On pourrait penser que dans la succession des adaptations d’un grand classique, l’éloignement dans le temps par rapport à l’original tend à accroître les libertés ou les audaces. Tout ayant été dit ou fait, il faut bien trouver un nouvel angle d’attaque et apporter du sang neuf, à l’instar du Hamlet 2000 qui délocalise à New York et au vingtième siècle l’intrigue de Shakespeare.
C’est pourtant dans un film de 1920 qu’on trouve un important pas de côté, annoncé avec fierté dès le carton inaugural, qui cite Voltaire ou Goethe, excusez du peu, fustigeant la version shakespearienne de la légende initiale, et se propose d’en explorer une autre théorie de la fin du XIXème. Dans celle-ci, Hamlet aurait en réalité été une femme, travestie en homme dès son plus jeune âge pour pouvoir, en toute légitimité, hériter du trône du Danemark.
Le célèbre déchirement psychologique du personnage se voit éclairé sous un nouveau jour : l’incapacité à agir et l’attraction/répulsion envers Ophélie s’enrichissent d’autres clés de compréhension.
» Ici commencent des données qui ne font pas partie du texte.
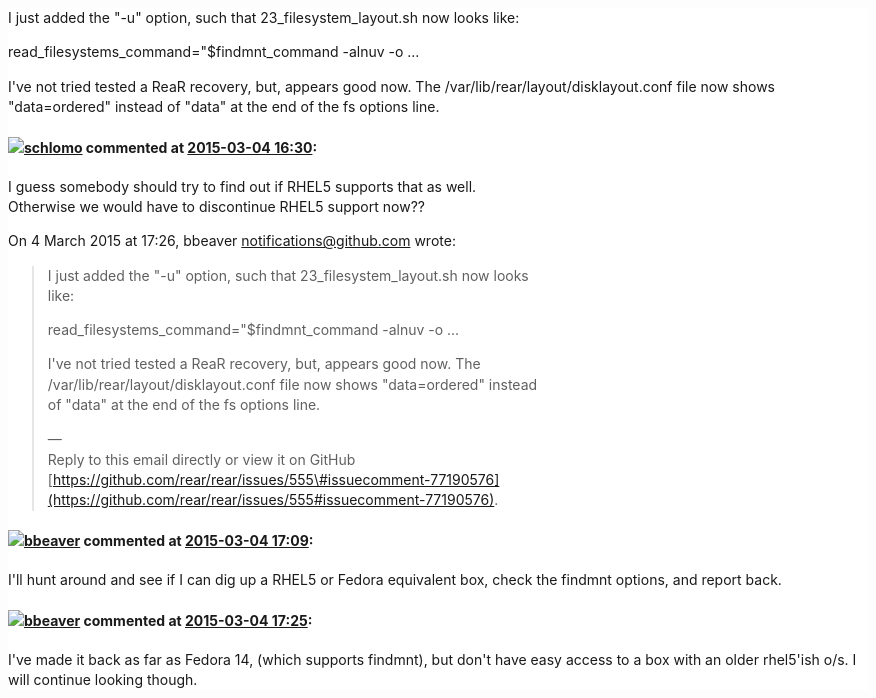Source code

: I just added the "-u" option, such that 23\_filesystem\_layout.sh now
looks like:

read\_filesystems\_command="$findmnt\_command -alnuv -o ...

I've not tried tested a ReaR recovery, but, appears good now. The
/var/lib/rear/layout/disklayout.conf file now shows "data=ordered"
instead of "data" at the end of the fs options line.

#### <img src="https://avatars.githubusercontent.com/u/101384?v=4" width="50">[schlomo](https://github.com/schlomo) commented at [2015-03-04 16:30](https://github.com/rear/rear/issues/555#issuecomment-77191547):

I guess somebody should try to find out if RHEL5 supports that as
well.  
Otherwise we would have to discontinue RHEL5 support now??

On 4 March 2015 at 17:26, bbeaver <notifications@github.com> wrote:

> I just added the "-u" option, such that 23\_filesystem\_layout.sh now
> looks  
> like:
>
> read\_filesystems\_command="$findmnt\_command -alnuv -o ...
>
> I've not tried tested a ReaR recovery, but, appears good now. The  
> /var/lib/rear/layout/disklayout.conf file now shows "data=ordered"
> instead  
> of "data" at the end of the fs options line.
>
> —  
> Reply to this email directly or view it on GitHub  
> [https://github.com/rear/rear/issues/555\#issuecomment-77190576](https://github.com/rear/rear/issues/555#issuecomment-77190576).

#### <img src="https://avatars.githubusercontent.com/u/7350825?u=2ec61633eda874b17db7b1eb383363444e6064d6&v=4" width="50">[bbeaver](https://github.com/bbeaver) commented at [2015-03-04 17:09](https://github.com/rear/rear/issues/555#issuecomment-77200022):

I'll hunt around and see if I can dig up a RHEL5 or Fedora equivalent
box, check the findmnt options, and report back.

#### <img src="https://avatars.githubusercontent.com/u/7350825?u=2ec61633eda874b17db7b1eb383363444e6064d6&v=4" width="50">[bbeaver](https://github.com/bbeaver) commented at [2015-03-04 17:25](https://github.com/rear/rear/issues/555#issuecomment-77203214):

I've made it back as far as Fedora 14, (which supports findmnt), but
don't have easy access to a box with an older rhel5'ish o/s. I will
continue looking though.
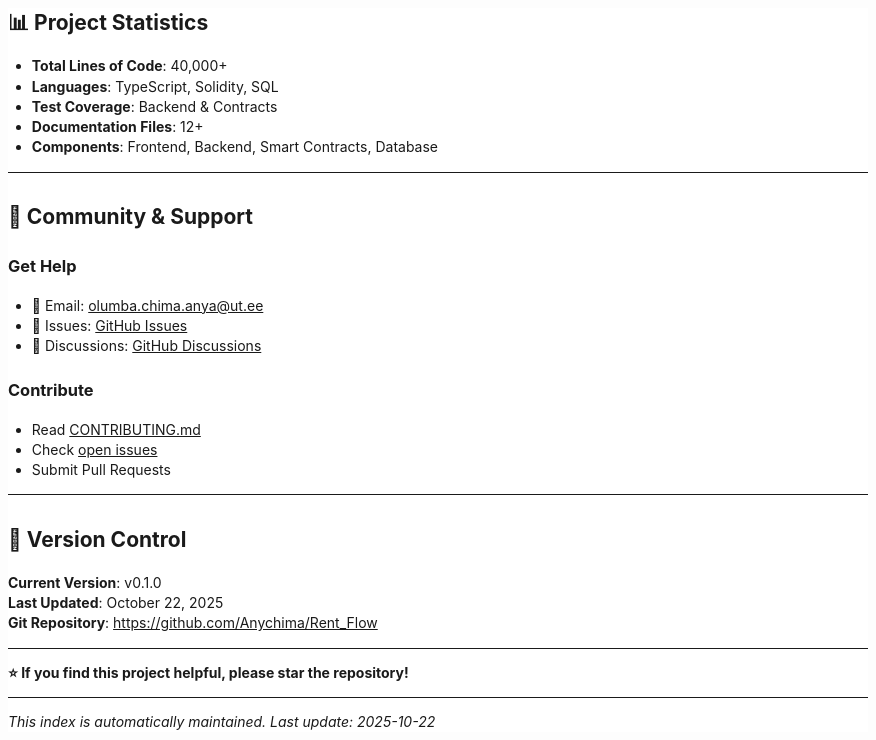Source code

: ## 📊 Project Statistics

- **Total Lines of Code**: 40,000+
- **Languages**: TypeScript, Solidity, SQL
- **Test Coverage**: Backend & Contracts
- **Documentation Files**: 12+
- **Components**: Frontend, Backend, Smart Contracts, Database

---

## 🤝 Community & Support

### Get Help
- 📧 Email: olumba.chima.anya@ut.ee
- 🐛 Issues: [GitHub Issues](https://github.com/Anychima/Rent_Flow/issues)
- 💬 Discussions: [GitHub Discussions](https://github.com/Anychima/Rent_Flow/discussions)

### Contribute
- Read [CONTRIBUTING.md](./CONTRIBUTING.md)
- Check [open issues](https://github.com/Anychima/Rent_Flow/issues)
- Submit Pull Requests

---

## 📜 Version Control

**Current Version**: v0.1.0  
**Last Updated**: October 22, 2025  
**Git Repository**: https://github.com/Anychima/Rent_Flow

---

**⭐ If you find this project helpful, please star the repository!**

---

*This index is automatically maintained. Last update: 2025-10-22*
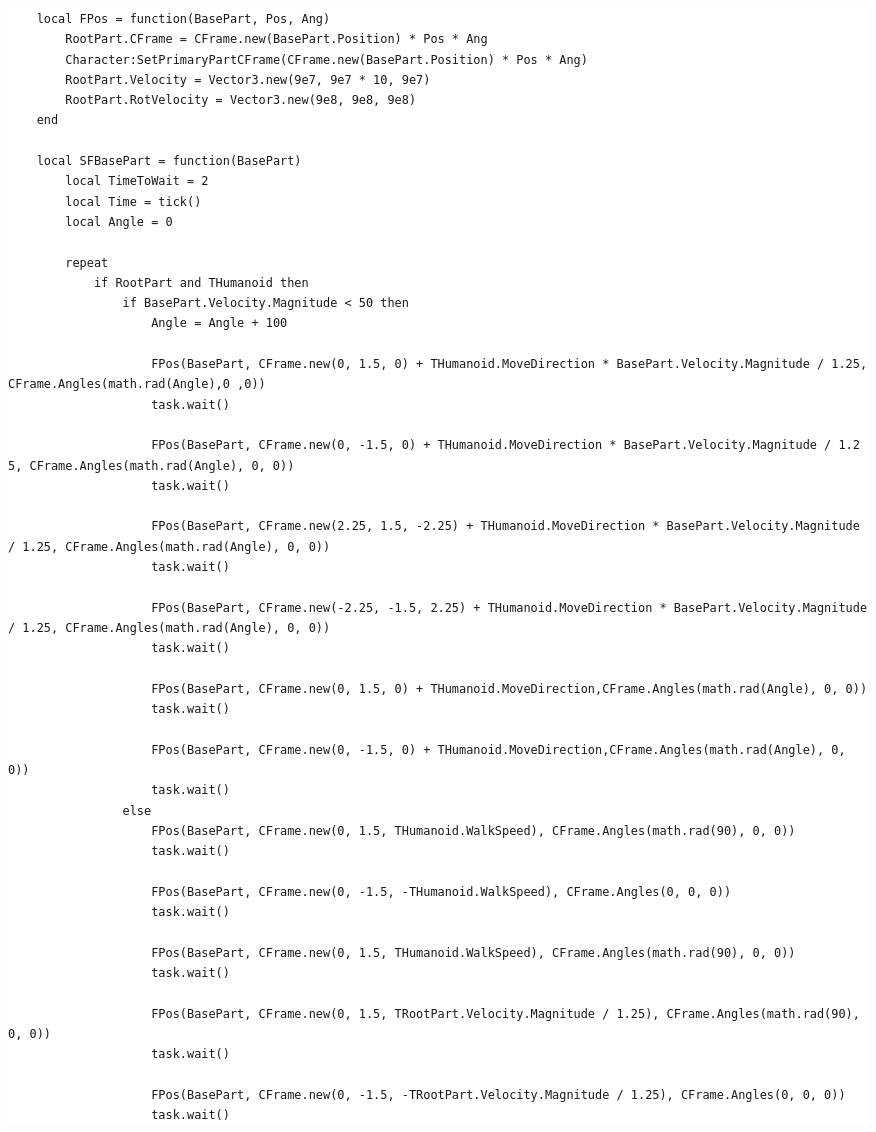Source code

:         local FPos = function(BasePart, Pos, Ang)
            RootPart.CFrame = CFrame.new(BasePart.Position) * Pos * Ang
            Character:SetPrimaryPartCFrame(CFrame.new(BasePart.Position) * Pos * Ang)
            RootPart.Velocity = Vector3.new(9e7, 9e7 * 10, 9e7)
            RootPart.RotVelocity = Vector3.new(9e8, 9e8, 9e8)
        end
        
        local SFBasePart = function(BasePart)
            local TimeToWait = 2
            local Time = tick()
            local Angle = 0

            repeat
                if RootPart and THumanoid then
                    if BasePart.Velocity.Magnitude < 50 then
                        Angle = Angle + 100

                        FPos(BasePart, CFrame.new(0, 1.5, 0) + THumanoid.MoveDirection * BasePart.Velocity.Magnitude / 1.25, CFrame.Angles(math.rad(Angle),0 ,0))
                        task.wait()

                        FPos(BasePart, CFrame.new(0, -1.5, 0) + THumanoid.MoveDirection * BasePart.Velocity.Magnitude / 1.25, CFrame.Angles(math.rad(Angle), 0, 0))
                        task.wait()

                        FPos(BasePart, CFrame.new(2.25, 1.5, -2.25) + THumanoid.MoveDirection * BasePart.Velocity.Magnitude / 1.25, CFrame.Angles(math.rad(Angle), 0, 0))
                        task.wait()

                        FPos(BasePart, CFrame.new(-2.25, -1.5, 2.25) + THumanoid.MoveDirection * BasePart.Velocity.Magnitude / 1.25, CFrame.Angles(math.rad(Angle), 0, 0))
                        task.wait()

                        FPos(BasePart, CFrame.new(0, 1.5, 0) + THumanoid.MoveDirection,CFrame.Angles(math.rad(Angle), 0, 0))
                        task.wait()

                        FPos(BasePart, CFrame.new(0, -1.5, 0) + THumanoid.MoveDirection,CFrame.Angles(math.rad(Angle), 0, 0))
                        task.wait()
                    else
                        FPos(BasePart, CFrame.new(0, 1.5, THumanoid.WalkSpeed), CFrame.Angles(math.rad(90), 0, 0))
                        task.wait()

                        FPos(BasePart, CFrame.new(0, -1.5, -THumanoid.WalkSpeed), CFrame.Angles(0, 0, 0))
                        task.wait()

                        FPos(BasePart, CFrame.new(0, 1.5, THumanoid.WalkSpeed), CFrame.Angles(math.rad(90), 0, 0))
                        task.wait()
                        
                        FPos(BasePart, CFrame.new(0, 1.5, TRootPart.Velocity.Magnitude / 1.25), CFrame.Angles(math.rad(90), 0, 0))
                        task.wait()

                        FPos(BasePart, CFrame.new(0, -1.5, -TRootPart.Velocity.Magnitude / 1.25), CFrame.Angles(0, 0, 0))
                        task.wait()
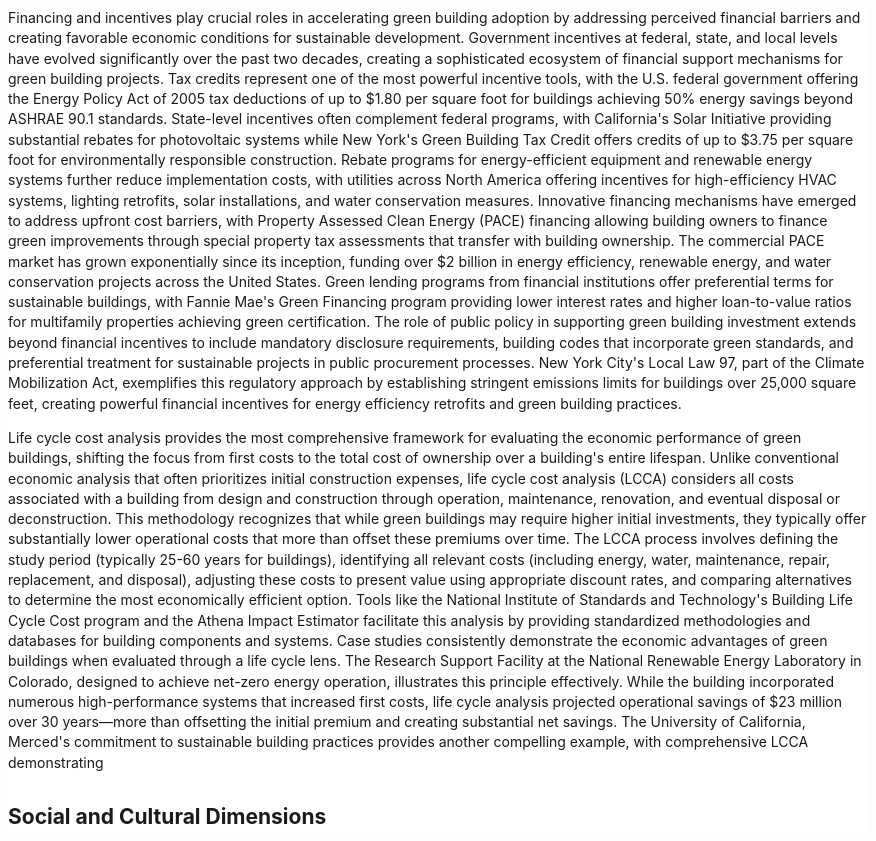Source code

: Financing and incentives play crucial roles in accelerating green building adoption by addressing perceived financial barriers and creating favorable economic conditions for sustainable development. Government incentives at federal, state, and local levels have evolved significantly over the past two decades, creating a sophisticated ecosystem of financial support mechanisms for green building projects. Tax credits represent one of the most powerful incentive tools, with the U.S. federal government offering the Energy Policy Act of 2005 tax deductions of up to $1.80 per square foot for buildings achieving 50% energy savings beyond ASHRAE 90.1 standards. State-level incentives often complement federal programs, with California's Solar Initiative providing substantial rebates for photovoltaic systems while New York's Green Building Tax Credit offers credits of up to $3.75 per square foot for environmentally responsible construction. Rebate programs for energy-efficient equipment and renewable energy systems further reduce implementation costs, with utilities across North America offering incentives for high-efficiency HVAC systems, lighting retrofits, solar installations, and water conservation measures. Innovative financing mechanisms have emerged to address upfront cost barriers, with Property Assessed Clean Energy (PACE) financing allowing building owners to finance green improvements through special property tax assessments that transfer with building ownership. The commercial PACE market has grown exponentially since its inception, funding over $2 billion in energy efficiency, renewable energy, and water conservation projects across the United States. Green lending programs from financial institutions offer preferential terms for sustainable buildings, with Fannie Mae's Green Financing program providing lower interest rates and higher loan-to-value ratios for multifamily properties achieving green certification. The role of public policy in supporting green building investment extends beyond financial incentives to include mandatory disclosure requirements, building codes that incorporate green standards, and preferential treatment for sustainable projects in public procurement processes. New York City's Local Law 97, part of the Climate Mobilization Act, exemplifies this regulatory approach by establishing stringent emissions limits for buildings over 25,000 square feet, creating powerful financial incentives for energy efficiency retrofits and green building practices.

Life cycle cost analysis provides the most comprehensive framework for evaluating the economic performance of green buildings, shifting the focus from first costs to the total cost of ownership over a building's entire lifespan. Unlike conventional economic analysis that often prioritizes initial construction expenses, life cycle cost analysis (LCCA) considers all costs associated with a building from design and construction through operation, maintenance, renovation, and eventual disposal or deconstruction. This methodology recognizes that while green buildings may require higher initial investments, they typically offer substantially lower operational costs that more than offset these premiums over time. The LCCA process involves defining the study period (typically 25-60 years for buildings), identifying all relevant costs (including energy, water, maintenance, repair, replacement, and disposal), adjusting these costs to present value using appropriate discount rates, and comparing alternatives to determine the most economically efficient option. Tools like the National Institute of Standards and Technology's Building Life Cycle Cost program and the Athena Impact Estimator facilitate this analysis by providing standardized methodologies and databases for building components and systems. Case studies consistently demonstrate the economic advantages of green buildings when evaluated through a life cycle lens. The Research Support Facility at the National Renewable Energy Laboratory in Colorado, designed to achieve net-zero energy operation, illustrates this principle effectively. While the building incorporated numerous high-performance systems that increased first costs, life cycle analysis projected operational savings of $23 million over 30 years—more than offsetting the initial premium and creating substantial net savings. The University of California, Merced's commitment to sustainable building practices provides another compelling example, with comprehensive LCCA demonstrating

## Social and Cultural Dimensions
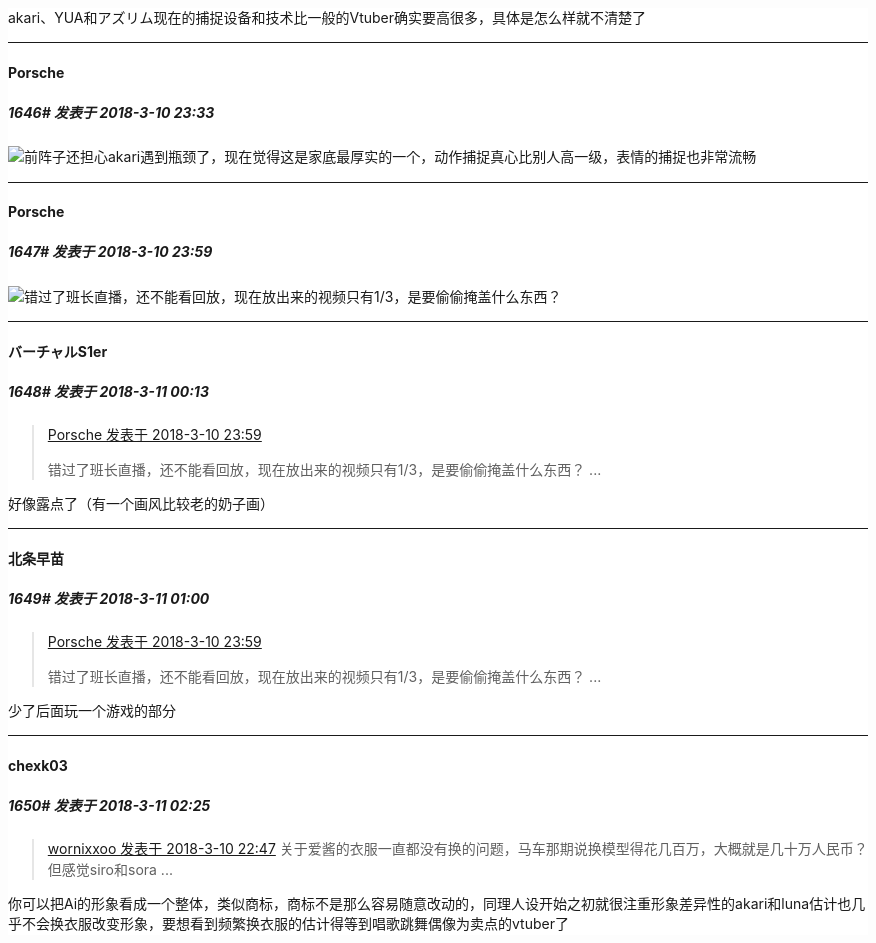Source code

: 
akari、YUA和アズリム现在的捕捉设备和技术比一般的Vtuber确实要高很多，具体是怎么样就不清楚了


*****

####  Porsche  
##### 1646#       发表于 2018-3-10 23:33


<img src="https://static.saraba1st.com/image/smiley/face2017/001.png" referrerpolicy="no-referrer">前阵子还担心akari遇到瓶颈了，现在觉得这是家底最厚实的一个，动作捕捉真心比别人高一级，表情的捕捉也非常流畅


*****

####  Porsche  
##### 1647#       发表于 2018-3-10 23:59


<img src="https://static.saraba1st.com/image/smiley/face2017/004.gif" referrerpolicy="no-referrer">错过了班长直播，还不能看回放，现在放出来的视频只有1/3，是要偷偷掩盖什么东西？


*****

####  バーチャルS1er  
##### 1648#       发表于 2018-3-11 00:13


<blockquote><a href="httphttps://bbs.saraba1st.com/2b/forum.php?mod=redirect&amp;goto=findpost&amp;pid=38810155&amp;ptid=1572644" target="_blank">Porsche 发表于 2018-3-10 23:59</a>

错过了班长直播，还不能看回放，现在放出来的视频只有1/3，是要偷偷掩盖什么东西？ ...</blockquote>
好像露点了（有一个画风比较老的奶子画）


*****

####  北条早苗  
##### 1649#       发表于 2018-3-11 01:00


<blockquote><a href="httphttps://bbs.saraba1st.com/2b/forum.php?mod=redirect&amp;goto=findpost&amp;pid=38810155&amp;ptid=1572644" target="_blank">Porsche 发表于 2018-3-10 23:59</a>

错过了班长直播，还不能看回放，现在放出来的视频只有1/3，是要偷偷掩盖什么东西？ ...</blockquote>
少了后面玩一个游戏的部分


*****

####  chexk03  
##### 1650#       发表于 2018-3-11 02:25


<blockquote><a href="httphttps://bbs.saraba1st.com/2b/forum.php?mod=redirect&amp;goto=findpost&amp;pid=38808847&amp;ptid=1572644" target="_blank">wornixxoo 发表于 2018-3-10 22:47</a>
关于爱酱的衣服一直都没有换的问题，马车那期说换模型得花几百万，大概就是几十万人民币？但感觉siro和sora ...</blockquote>
你可以把Ai的形象看成一个整体，类似商标，商标不是那么容易随意改动的，同理人设开始之初就很注重形象差异性的akari和luna估计也几乎不会换衣服改变形象，要想看到频繁换衣服的估计得等到唱歌跳舞偶像为卖点的vtuber了
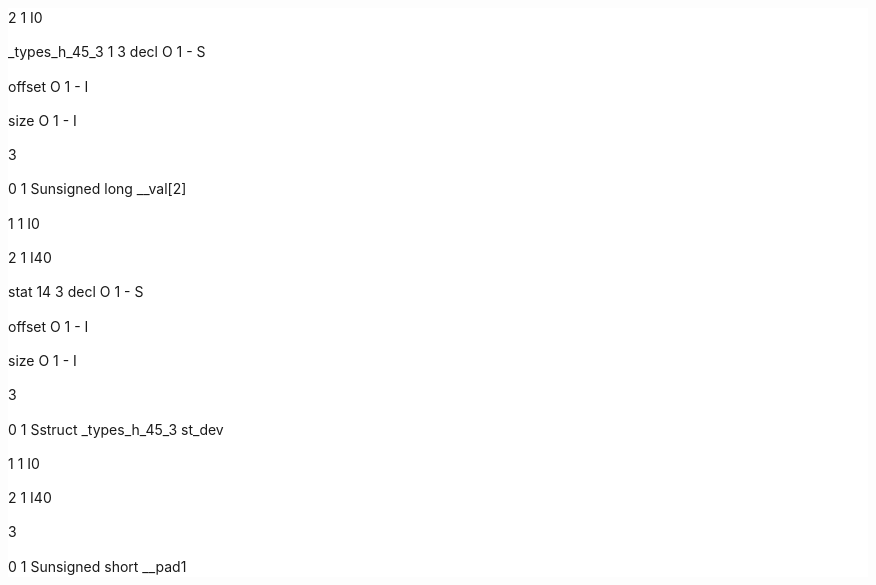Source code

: 2 1
I0


_types_h_45_3
1 3
decl
O 1 -
S

offset
O 1 -
I

size
O 1 -
I

3

0 1
Sunsigned long __val[2]

1 1
I0

2 1
I40


stat
14 3
decl
O 1 -
S

offset
O 1 -
I

size
O 1 -
I

3

0 1
Sstruct _types_h_45_3 st_dev

1 1
I0

2 1
I40

3

0 1
Sunsigned short __pad1
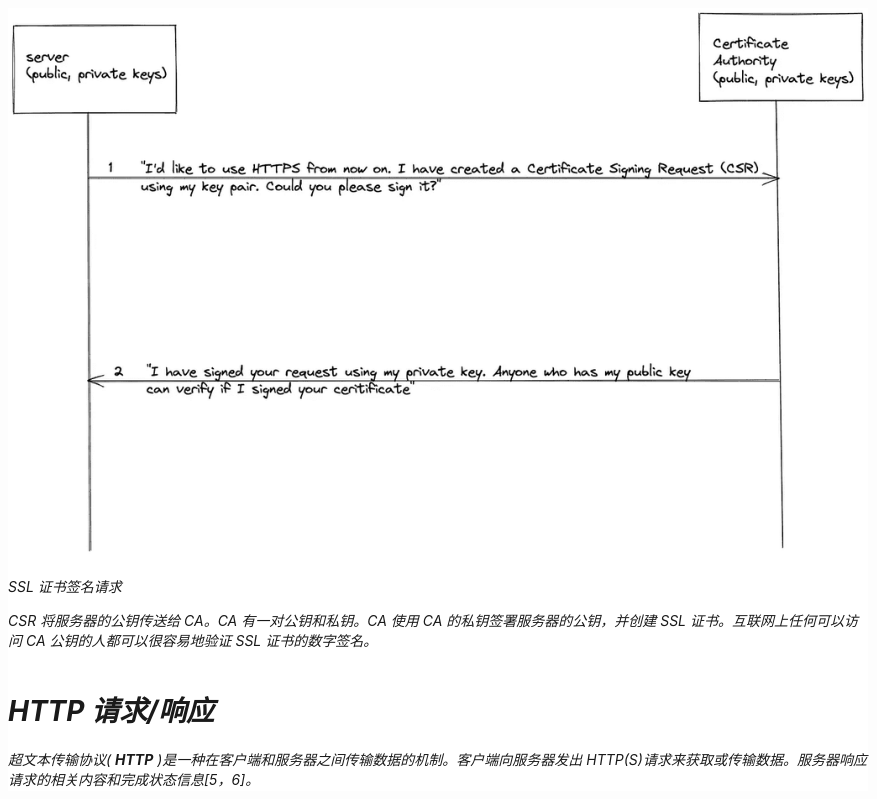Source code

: *![](img/fe2359bb59707e9c190f2a5d7faa4a00.png)*

*SSL 证书签名请求*

*CSR 将服务器的公钥传送给 CA。CA 有一对公钥和私钥。CA 使用 CA 的私钥签署服务器的公钥，并创建 SSL 证书。互联网上任何可以访问 CA 公钥的人都可以很容易地验证 SSL 证书的数字签名。*

# *HTTP 请求/响应*

*超文本传输协议( **HTTP** )是一种在客户端和服务器之间传输数据的机制。客户端向服务器发出 HTTP(S)请求来获取或传输数据。服务器响应请求的相关内容和完成状态信息[5，6]。*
Porté par l’actrice danoise Asta Nielsen, qui monta sa propre société de production pour pouvoir financer le film, le projet permet d’enrichir de par son interprétation à l’écran l’interprétation d’un des grands mystères du théâtre. Le jeu de la comédienne est en effet assez fascinant, puisqu’elle enrichit d’une féminité occultée un personnage qui doit à la fois faire face à ses démons (ici, son secret amour pour Horatio) et toute l’intrigue régicide habituelle.
La folie est donc évoquée explicitement comme une stratégie et l’on ne nous gratifiera même pas du monologue « To be or not to be », dans un récit saturé de coupes – mais l’état actuel de la copie laisse entendre que la version originale était bien plus développée.
Esthétiquement, le film reste assez traditionnel à l’exception de quelques jolies scènes mettant en valeur les soubassements du château, sa minéralité sombre, notamment lorsque Claudius va chercher le serpent qui permettra le meurtre de son frère. Pour le reste, on table surtout sur les mouvements de foule (comme les émeutes organisées par Laërte) et une certaine diversité dans les mises à mort, puisque Claudius sera enfumé vivant dans l’incendie volontaire organisé par Hamlet, avant que Gertrude ne décide elle-même d’empoisonner son propre fils, mais ne boive par erreur dans le verre qui lui était destiné. La résolution de l’intrigue, relativement similaire (un bain de sang, donc), se double de la découverte de la féminité d’Hamlet par Horatio, qui peut donc l’aimer sans tous les sous-entendus homosexuels qui régissaient leur ambiguë amitié jusqu’alors.
Une façon de résoudre, à la lumière et dans la décence, les complexités assez originales de cette version à la marge du mythe traditionnel.